Google and Universal Music are in talks about a licensing arrangement to let singers’ images and voices be used in AI-generated music, for a fee. 

So what? There’s no deal yet, let alone compensation for Drake and The Weeknd, who lost out on around £1,500 in royalties from a deep fake song using their digitised sounds that was downloaded 630,000 times before it was taken off the platform earlier this year.

But the Google / Universal negotiation is significant even so:

  • For Google it’s part of a charm offensive aimed at becoming an acceptable face of AI, and could yield revenue if Google can take a cut of deep fake user fees passed on to Universal and its artists.
  • For Universal the talks hint at a way to monetise AI even though it’s not a tech firm, and to show it’s fighting for talent at a time when a lot of talent is on strike.
  • For the creative industry more broadly, crying out for AI regulation, they offer a glimpse of a win-win in the absence of timely legislation or case law.
  • For society they show it might be possible to reach an accommodation with deep fakes and other AI-powered plagiarism, rather than always fighting them.

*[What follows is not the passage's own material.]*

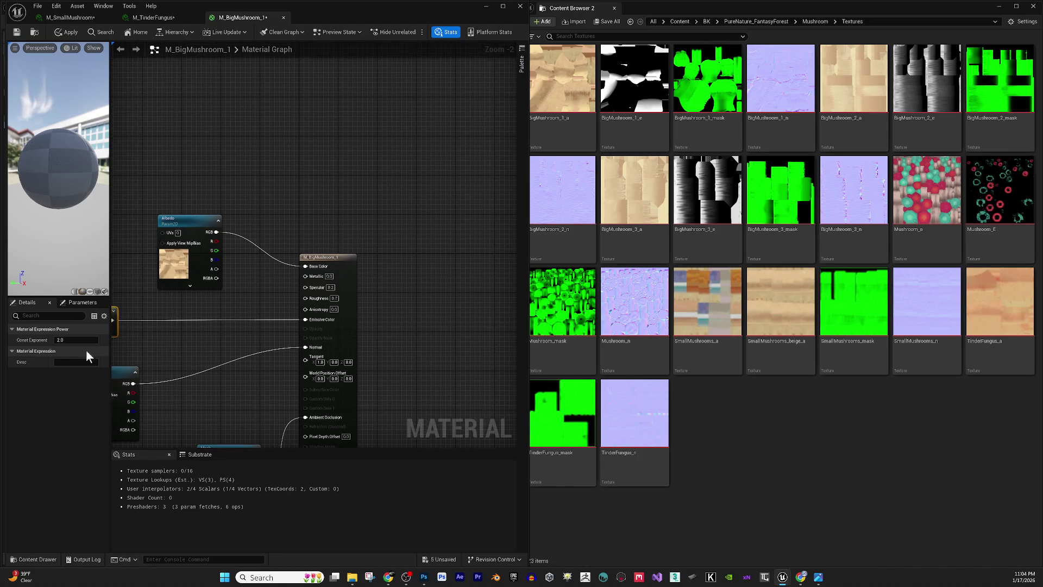
left_click_drag(207, 347, 342, 345)
left_click_drag(220, 341, 269, 345)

Deep fake love lost. Large language models pose threats to the livelihoods of screenwriters and actors, united under “honking for humans” placards on picket lines in the US. It poses systemic risks too:

  • To market stability – an AI-assisted fake image of an explosion outside the Pentagon caused the S&P 500 to dip in May. The index lost only 0.3 per cent, but that was enough for short-sellers to make money in a market dominated by algorithmic trading that one observer said synthesises headlines and breaks them down into buy or sell orders “on a millisecond basis”.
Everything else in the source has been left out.